2) i due blocchi statunitense ed europeo hanno entrambi intenzione di accrescere il proprio controllo sull'area e, contemporaneamente, di contenere l'uno l'influenza dell'altro. La Turchia diviene quindi lo stato in cui accrescere, per gli Stati Uniti, la propria influenza militare, per l'Unione Europea, quella economico-politica da cui trarre, oltre tutto, i vantaggi offerti dalle materie prime e dalla manodopera a basso costo di cui questo paese abbonda. E' di esempio, di quest'ultimo discorso, la politica della Pirelli o della FIAT che, negli ultimi anni, sta trasferendo, in territorio turco, i propri stabilimenti, o la Benetton che alla faccia delle campagne pubblicitarie "progressiste", in Turchia sfrutta nelle sue fabbriche addirittura i bambini. Tra le materie prime di cui la Turchia è ricca, spicca, per importanza che assume nell'area mediorientale, l'acqua. Da anni la Turchia ha avviato un progetto, il GAP, per lo sfruttamento e il controllo delle acque del Tigri e dell'Eufrate.

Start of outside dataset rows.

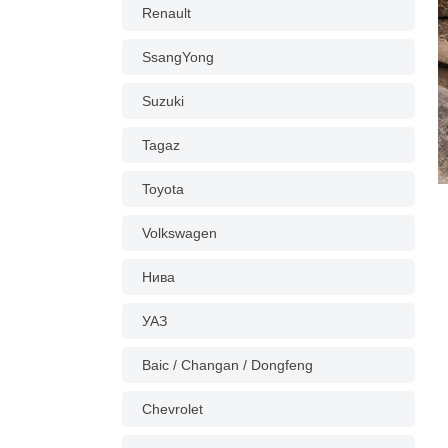
Renault
SsangYong
Suzuki
Tagaz
Toyota
Volkswagen
Нива
УАЗ
Baic / Changan / Dongfeng
Chevrolet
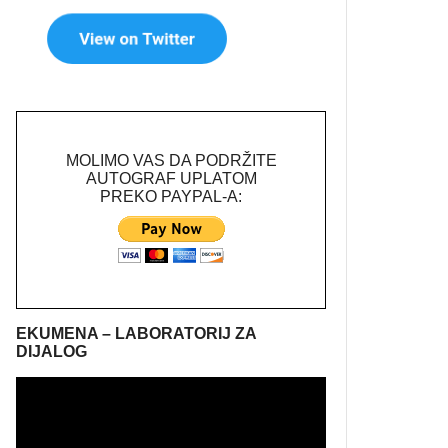
MOLIMO VAS DA PODRŽITE
AUTOGRAF UPLATOM
PREKO PAYPAL-A:
EKUMENA – LABORATORIJ ZA
DIJALOG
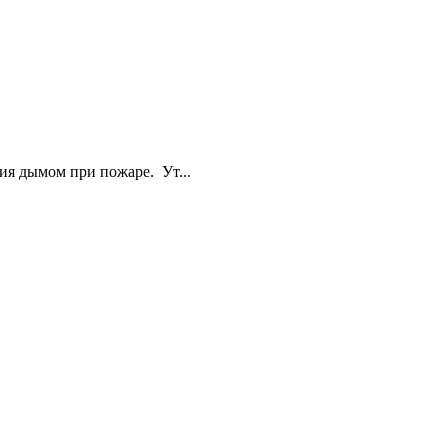
ия дымом при пожаре. Ут...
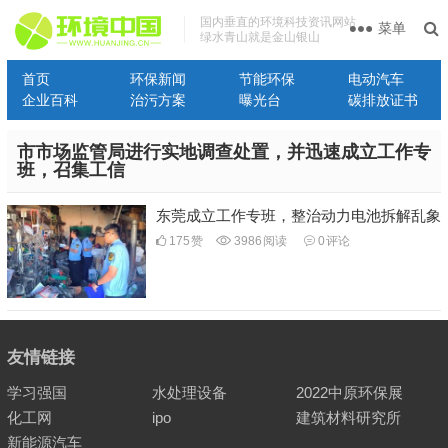
国内垂直的环境科技资讯网站
菜单
绿水青山就是金山银山
首页
环保新闻
节能环保
电动汽车
企业百科
治污方案
曝光台
碳排放证书
市市场监管局进行实地调查处置，并迅速成立工作专
班，召集工信
东莞成立工作专班，整治动力电池拆解乱象
175
赞
3986
阅读
0
评论
友情链接
学习强国
水处理设备
2022中原环保展
化工网
ipo
建筑材料研究所
新能源汽车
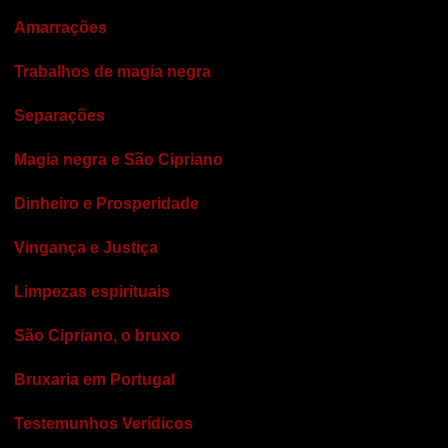
Amarrações
Trabalhos de magia negra
Separações
Magia negra e São Cipriano
Dinheiro e Prosperidade
Vingança e Justiça
Limpezas espirituais
São Cipriano, o bruxo
Bruxaria em Portugal
Testemunhos Verídicos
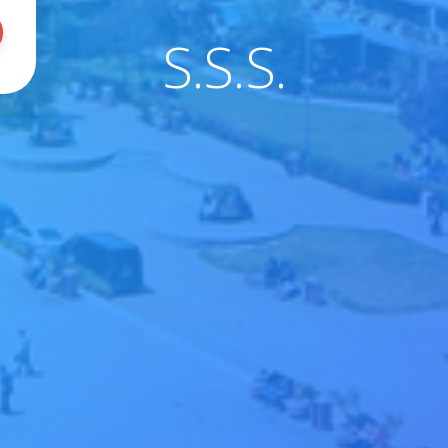
S.S.S.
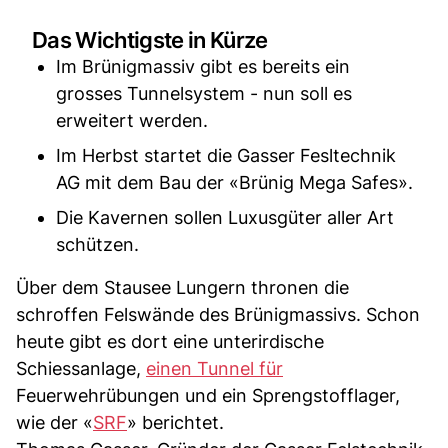
Das Wichtigste in Kürze
Im Brünigmassiv gibt es bereits ein
grosses Tunnelsystem - nun soll es
erweitert werden.
Im Herbst startet die Gasser Fesltechnik
AG mit dem Bau der «Brünig Mega Safes».
Die Kavernen sollen Luxusgüter aller Art
schützen.
Über dem Stausee Lungern thronen die
schroffen Felswände des Brünigmassivs. Schon
heute gibt es dort eine unterirdische
Schiessanlage,
einen Tunnel für
Feuerwehrübungen und ein Sprengstofflager,
wie der «
SRF
» berichtet.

Il GAP prevede la costruzione, nel Kurdistan turco, di 22 grandi dighe e 19 centrali idroelettriche. Questo progetto sta provocando conseguenze disastrose, 200mila curdi sono stati costretti ad abbandonare le loro terre e sono finiti in gran parte a ingrossare le file dei disperati che vivono nelle bidonvilles delle grandi città turche. Il progetto sta dando alla Turchia il controllo totale delle acque del Tigri e dell'Eufrate, provocando forti conflitti con Siria e Iraq, paesi già colpiti da gravi carenze idriche. Il progetto sta determinando la perdita per sommersione di aree di grandissimo interesse storico-culturale, come la pianura di Harran, ai confini con la Siria, dove si trovava il leggendario Tempio del Peccato, e la città romana di Zeugma. La costruzione della diga più grande del progetto Gap, la diga di Ilisu è affidata a un consorzio guidato dalla svizzera Sulzer Hydro e composto dall'inglese Balfour Beatty, dall'italiana Impregilo, dalla svedese Shanska e dalle compagnie turche Nurol, Kiska e Tekfen. Abb Power Generation e la stessa Sulzer Hydro forniranno le attrezzature per la generazione di elettricità.